== READING TEXT
The road had a rule, No. 56, which reads as follows: “Switches lined up for the movement of a train of engine must not be changed by another crew without first having an understanding with crew of engine or train for which the switches have been lined up, or making sure that the train or engine has been stopped.” The *981switches between “Running Track No. 1” and “Lead Track No. 1,” between “Track No. 4” and “Lead Track No. 1,” and between “Track No. 5” and “Lead Track No. 1” had all been lined up by the crew of Train No. 52, when it went into “Track No. 5,” and were to be used again when the locomotive returned to “Running Track No. 1.”' Van Derveer changed two of, these switches without coming to any understanding with the crew of Train No. 52, and this was prima facie a fault. In excuse the plaintiff urges that Train No. 52 had come to a “stop” on Track No. 5. Literally it had, because that was necessary in order to cut off the rear nineteen cars of the string, which was to be left behind on “Track No. 5.” But the evidence is uncontradicted that the pause was only long enough to make the cut, — less than a minute. The judge held that this pause was not a “stop” within the meaning of the rule, and that Van Derveer’s negligence was so primary a cause of his death that it defeated the action.
====
== EXCERPTED DATA
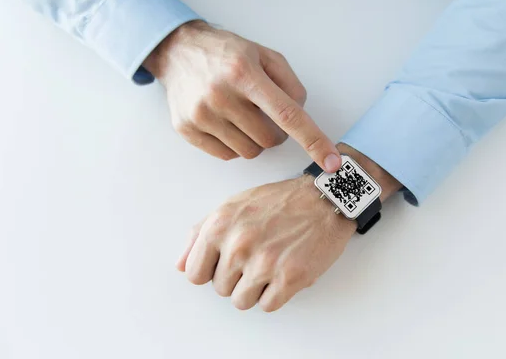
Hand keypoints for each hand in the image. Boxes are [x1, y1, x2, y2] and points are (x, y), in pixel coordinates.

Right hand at [144, 20, 340, 172]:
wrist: (178, 51)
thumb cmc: (226, 53)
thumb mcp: (264, 55)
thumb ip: (290, 84)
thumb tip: (301, 114)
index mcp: (245, 73)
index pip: (288, 115)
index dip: (313, 140)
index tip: (332, 161)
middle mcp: (221, 95)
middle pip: (270, 139)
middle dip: (277, 133)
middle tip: (265, 114)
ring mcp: (201, 115)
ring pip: (249, 151)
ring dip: (255, 139)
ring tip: (243, 115)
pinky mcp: (187, 129)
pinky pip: (227, 155)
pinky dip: (235, 144)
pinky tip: (227, 123)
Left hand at [176, 144, 401, 311]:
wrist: (324, 199)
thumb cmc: (280, 201)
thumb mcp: (233, 205)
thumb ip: (201, 233)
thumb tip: (181, 265)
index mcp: (220, 226)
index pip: (194, 274)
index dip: (210, 271)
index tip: (225, 264)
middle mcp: (239, 244)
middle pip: (219, 289)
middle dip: (236, 278)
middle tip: (256, 258)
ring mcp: (264, 262)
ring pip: (241, 301)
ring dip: (254, 289)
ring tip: (269, 266)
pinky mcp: (290, 277)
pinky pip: (267, 305)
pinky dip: (275, 294)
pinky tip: (283, 273)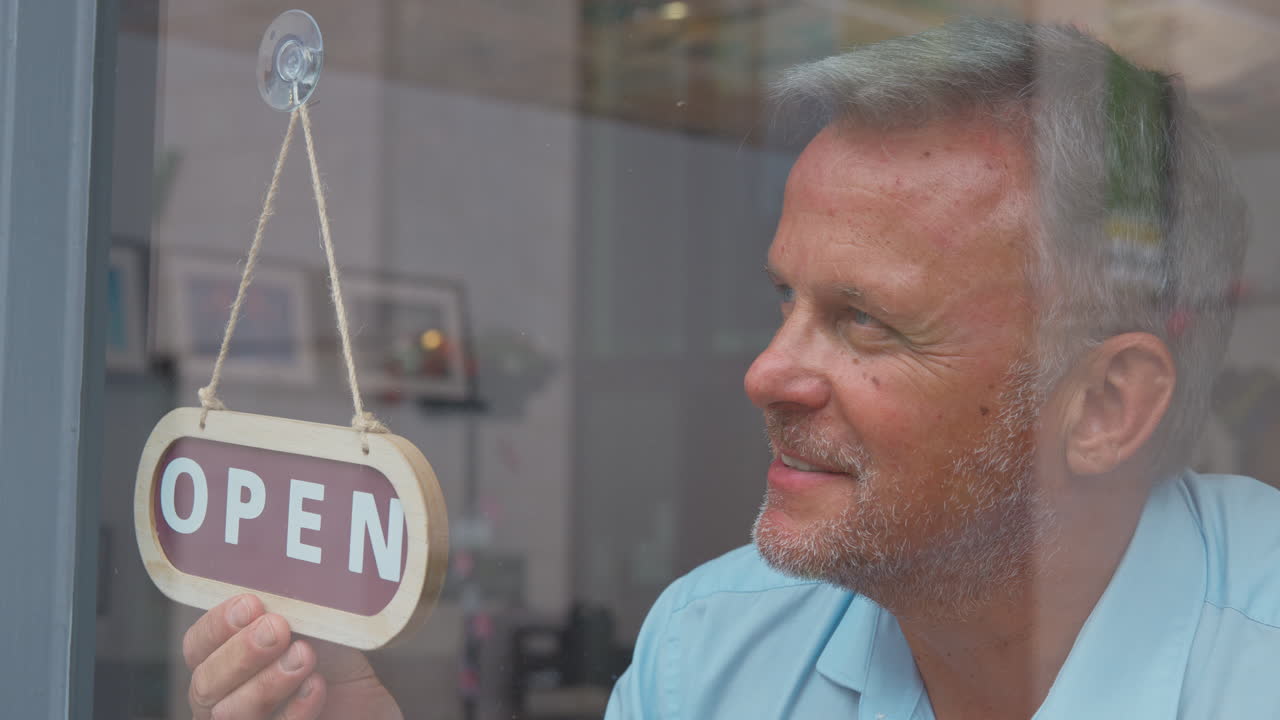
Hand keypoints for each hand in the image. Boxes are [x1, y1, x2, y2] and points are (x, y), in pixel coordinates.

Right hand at [183, 594, 402, 719]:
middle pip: (205, 684)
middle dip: (240, 653)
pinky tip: (317, 686)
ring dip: (267, 682)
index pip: (197, 647)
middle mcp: (224, 699)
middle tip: (277, 629)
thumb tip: (285, 573)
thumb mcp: (316, 627)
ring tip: (304, 655)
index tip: (251, 604)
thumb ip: (293, 608)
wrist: (372, 707)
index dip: (216, 626)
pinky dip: (295, 710)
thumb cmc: (336, 661)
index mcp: (223, 662)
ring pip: (230, 715)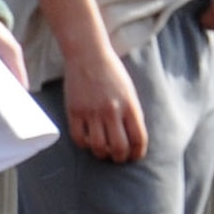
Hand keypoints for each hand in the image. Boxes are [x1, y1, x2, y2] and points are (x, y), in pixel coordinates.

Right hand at [63, 43, 147, 162]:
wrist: (88, 55)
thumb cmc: (112, 73)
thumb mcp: (130, 92)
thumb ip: (132, 114)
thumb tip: (133, 138)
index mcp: (130, 106)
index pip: (138, 139)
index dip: (138, 153)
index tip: (135, 156)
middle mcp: (112, 111)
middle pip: (119, 147)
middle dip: (120, 158)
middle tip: (119, 158)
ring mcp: (92, 112)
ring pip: (99, 146)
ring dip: (103, 154)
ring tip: (104, 152)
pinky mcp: (74, 111)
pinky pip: (78, 138)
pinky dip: (85, 145)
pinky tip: (88, 142)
====
WORK ITEM:
Please decide whether each statement below agrees with the passage on railroad Rule No. 56, answering yes or no and quoting the words of the passage that settle it.
1. The crew of Train No. 52 had lined up the switches.
2. Train No. 52 paused on Track No. 5 for several minutes.
3. Van Derveer reached an understanding with the crew of Train No. 52 before changing the switches.

EXPECTED ANSWER:
1. Yes: "had all been lined up by the crew of Train No. 52"
2. No: "less than a minute"
3. No: "without coming to any understanding with the crew of Train No. 52"